HTTP Protocol
HTTP Fundamentals
The HyperText Transfer Protocol (HTTP) is the foundation of the World Wide Web. It is an application-layer protocol based on a request-response model, typically running over TCP (and recently UDP via QUIC).
Request Message Anatomy
GET /index.html HTTP/1.1 ← Request Line (Method + URL + Version)
Host: www.example.com ← Headers
User-Agent: Mozilla/5.0
Accept: text/html
Connection: keep-alive
← Empty Line
[Request Body] ← Optional (usually empty for GET)
Response Message Anatomy
HTTP/1.1 200 OK ← Status Line (Version + Code + Phrase)
Content-Type: text/html ← Headers
Content-Length: 1234
Set-Cookie: session=abc123
← Empty Line
<html>...</html> ← Response Body
HTTP Methods
| Method | Purpose | Idempotent | Safe |
|---|---|---|---|
| GET | Retrieve a resource | ✅ | ✅ |
| POST | Create a new resource / Submit data | ❌ | ❌ |
| PUT | Replace a resource | ✅ | ❌ |
| DELETE | Remove a resource | ✅ | ❌ |
| PATCH | Partial update | ❌ | ❌ |
| OPTIONS | Describe communication options (CORS preflight) | ✅ | ✅ |
GET vs POST: GET parameters are appended to the URL (limited length, visible in history), while POST parameters are in the request body (unlimited, not in history). Semantically, GET is for "reading" and POST is for "writing/submitting."
Status Codes
| Range | Category | Common Examples |
|---|---|---|
| 1xx | Informational | 101 Switching Protocols |
| 2xx | Success | 200 OK, 201 Created, 204 No Content |
| 3xx | Redirection | 301 Permanent Redirect, 302 Found, 304 Not Modified (Cache) |
| 4xx | Client Error | 400 Bad Request, 401 Unauthorized, 403 Forbidden, 404 Not Found |
| 5xx | Server Error | 500 Internal Server Error, 503 Service Unavailable |
Evolution of HTTP
| Version | Year | Key Features |
|---|---|---|
| HTTP/1.0 | 1996 | One TCP connection per request (Very slow) |
| HTTP/1.1 | 1997 | Keep-Alive (Persistent connections), Chunked Transfer, Host Header |
| HTTP/2 | 2015 | Multiplexing, Header Compression (HPACK), Binary Frames, Server Push |
| HTTP/3 | 2022 | Built on QUIC (UDP), eliminates Transport-layer Head-of-line Blocking |
Multiplexing: The HTTP/2 Revolution
HTTP/1.1 suffered from Head-of-Line (HoL) Blocking: if one large request on a connection was slow, all subsequent requests behind it were blocked.

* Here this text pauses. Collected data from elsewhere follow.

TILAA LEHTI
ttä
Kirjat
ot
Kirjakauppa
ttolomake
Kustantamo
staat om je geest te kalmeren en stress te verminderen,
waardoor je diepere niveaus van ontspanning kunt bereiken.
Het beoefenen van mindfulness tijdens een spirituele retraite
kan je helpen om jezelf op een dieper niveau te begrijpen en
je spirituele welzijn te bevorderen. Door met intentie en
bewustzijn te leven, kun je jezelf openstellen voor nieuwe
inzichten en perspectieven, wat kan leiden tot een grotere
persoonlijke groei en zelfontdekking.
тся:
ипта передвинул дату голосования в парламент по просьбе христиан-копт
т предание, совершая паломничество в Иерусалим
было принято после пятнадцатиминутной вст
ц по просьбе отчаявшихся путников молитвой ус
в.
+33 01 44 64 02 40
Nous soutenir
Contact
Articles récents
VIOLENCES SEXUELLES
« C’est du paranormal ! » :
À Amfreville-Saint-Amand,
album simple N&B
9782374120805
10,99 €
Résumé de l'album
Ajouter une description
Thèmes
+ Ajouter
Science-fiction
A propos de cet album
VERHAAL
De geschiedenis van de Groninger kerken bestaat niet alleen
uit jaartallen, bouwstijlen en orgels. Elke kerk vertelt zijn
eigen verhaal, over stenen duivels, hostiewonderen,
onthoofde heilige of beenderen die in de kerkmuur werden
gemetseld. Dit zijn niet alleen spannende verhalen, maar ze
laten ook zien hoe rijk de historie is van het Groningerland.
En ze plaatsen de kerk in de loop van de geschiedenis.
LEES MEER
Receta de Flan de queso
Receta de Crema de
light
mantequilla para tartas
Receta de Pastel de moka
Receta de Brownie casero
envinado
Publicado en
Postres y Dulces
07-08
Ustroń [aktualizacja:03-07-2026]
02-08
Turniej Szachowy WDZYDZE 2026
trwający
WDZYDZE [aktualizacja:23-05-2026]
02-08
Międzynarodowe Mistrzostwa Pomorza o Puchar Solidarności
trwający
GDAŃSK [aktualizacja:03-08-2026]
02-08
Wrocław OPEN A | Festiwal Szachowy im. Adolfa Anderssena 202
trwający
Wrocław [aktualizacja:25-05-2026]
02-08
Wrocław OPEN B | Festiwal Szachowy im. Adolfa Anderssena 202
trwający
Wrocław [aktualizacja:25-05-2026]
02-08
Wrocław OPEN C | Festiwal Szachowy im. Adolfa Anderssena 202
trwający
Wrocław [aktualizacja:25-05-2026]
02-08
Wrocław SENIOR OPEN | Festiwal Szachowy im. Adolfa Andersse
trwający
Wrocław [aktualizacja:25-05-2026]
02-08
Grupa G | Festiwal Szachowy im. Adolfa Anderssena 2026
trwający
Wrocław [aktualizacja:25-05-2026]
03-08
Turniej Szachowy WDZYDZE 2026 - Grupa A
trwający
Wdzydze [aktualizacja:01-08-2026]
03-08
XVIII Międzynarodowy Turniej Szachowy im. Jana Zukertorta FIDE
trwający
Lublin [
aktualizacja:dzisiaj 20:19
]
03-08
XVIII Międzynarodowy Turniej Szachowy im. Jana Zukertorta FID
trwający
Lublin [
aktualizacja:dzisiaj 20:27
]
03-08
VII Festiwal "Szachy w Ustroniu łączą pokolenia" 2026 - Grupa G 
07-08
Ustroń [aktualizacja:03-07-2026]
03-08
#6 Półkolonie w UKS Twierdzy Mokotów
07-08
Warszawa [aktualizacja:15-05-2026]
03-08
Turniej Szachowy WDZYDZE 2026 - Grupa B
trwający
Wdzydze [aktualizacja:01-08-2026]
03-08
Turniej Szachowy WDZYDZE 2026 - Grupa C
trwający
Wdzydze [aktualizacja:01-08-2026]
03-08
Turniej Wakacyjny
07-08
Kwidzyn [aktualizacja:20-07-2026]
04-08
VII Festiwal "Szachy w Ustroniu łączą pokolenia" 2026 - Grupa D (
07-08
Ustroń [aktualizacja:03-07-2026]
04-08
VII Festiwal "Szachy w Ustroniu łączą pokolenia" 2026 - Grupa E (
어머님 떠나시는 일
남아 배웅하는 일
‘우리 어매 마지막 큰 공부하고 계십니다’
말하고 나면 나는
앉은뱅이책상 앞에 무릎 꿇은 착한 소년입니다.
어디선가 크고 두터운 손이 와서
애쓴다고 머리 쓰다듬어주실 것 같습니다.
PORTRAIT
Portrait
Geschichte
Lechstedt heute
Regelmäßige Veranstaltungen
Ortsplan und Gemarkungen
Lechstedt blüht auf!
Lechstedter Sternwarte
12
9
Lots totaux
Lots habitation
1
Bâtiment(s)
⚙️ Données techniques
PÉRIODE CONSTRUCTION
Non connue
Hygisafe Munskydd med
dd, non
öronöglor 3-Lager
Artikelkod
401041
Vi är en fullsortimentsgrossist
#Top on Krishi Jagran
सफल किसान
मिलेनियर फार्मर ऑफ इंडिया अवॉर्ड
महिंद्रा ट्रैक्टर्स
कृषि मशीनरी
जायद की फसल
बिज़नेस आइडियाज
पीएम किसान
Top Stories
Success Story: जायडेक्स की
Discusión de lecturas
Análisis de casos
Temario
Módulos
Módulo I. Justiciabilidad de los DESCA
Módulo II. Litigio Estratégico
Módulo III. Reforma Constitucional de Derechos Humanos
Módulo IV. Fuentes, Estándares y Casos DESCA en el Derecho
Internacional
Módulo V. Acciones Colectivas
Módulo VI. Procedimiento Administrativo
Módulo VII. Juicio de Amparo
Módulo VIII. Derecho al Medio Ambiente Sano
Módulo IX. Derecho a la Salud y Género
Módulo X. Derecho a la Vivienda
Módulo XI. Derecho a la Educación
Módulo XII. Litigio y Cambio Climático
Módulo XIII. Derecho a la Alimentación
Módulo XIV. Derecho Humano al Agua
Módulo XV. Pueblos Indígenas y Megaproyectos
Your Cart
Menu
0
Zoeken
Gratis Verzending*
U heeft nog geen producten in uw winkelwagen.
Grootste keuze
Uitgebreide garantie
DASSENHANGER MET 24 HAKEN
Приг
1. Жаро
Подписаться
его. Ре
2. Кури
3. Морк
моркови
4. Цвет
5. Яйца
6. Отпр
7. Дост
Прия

HTTP/2 solves this by splitting messages into Binary Frames with Stream IDs. Multiple requests and responses can be interleaved on a single TCP connection, allowing the browser to download images, CSS, and JS in parallel without waiting.
State Management: Cookie vs. Session
Since HTTP is inherently stateless, we use Cookies and Sessions to "remember" users:
- Cookie: Small text files stored in the client browser.
- Risk: Can be intercepted or tampered with if not marked as
HttpOnlyandSecure.
- Risk: Can be intercepted or tampered with if not marked as
- Session: Data stored on the server (RAM or Database).
- Mechanism: The server sends a
Set-Cookie: session_id=XYZ. The browser includes this ID in subsequent requests. The server uses the ID to look up the user's data.
- Mechanism: The server sends a
Deep Technical Insights
The "Cost" of Connection
In HTTP/1.0, every image on a page required a full TCP 3-way handshake. For 50 images, that's 50 handshakes + 50 slow-starts. HTTP/1.1 fixed this with persistent connections, but browser limits (usually 6 parallel connections per domain) still constrained speed. HTTP/2’s single-connection multiplexing is the true performance unlock for modern web apps.
Idempotency and API Design
Idempotency means that making the same request multiple times has the same effect as making it once. GET, PUT, and DELETE should be idempotent. If a DELETE request is retried due to a network glitch, it shouldn't "cleanly delete" something else; it should simply return a success or 404. Designing APIs with these semantics ensures that network retries don't cause unexpected data side effects.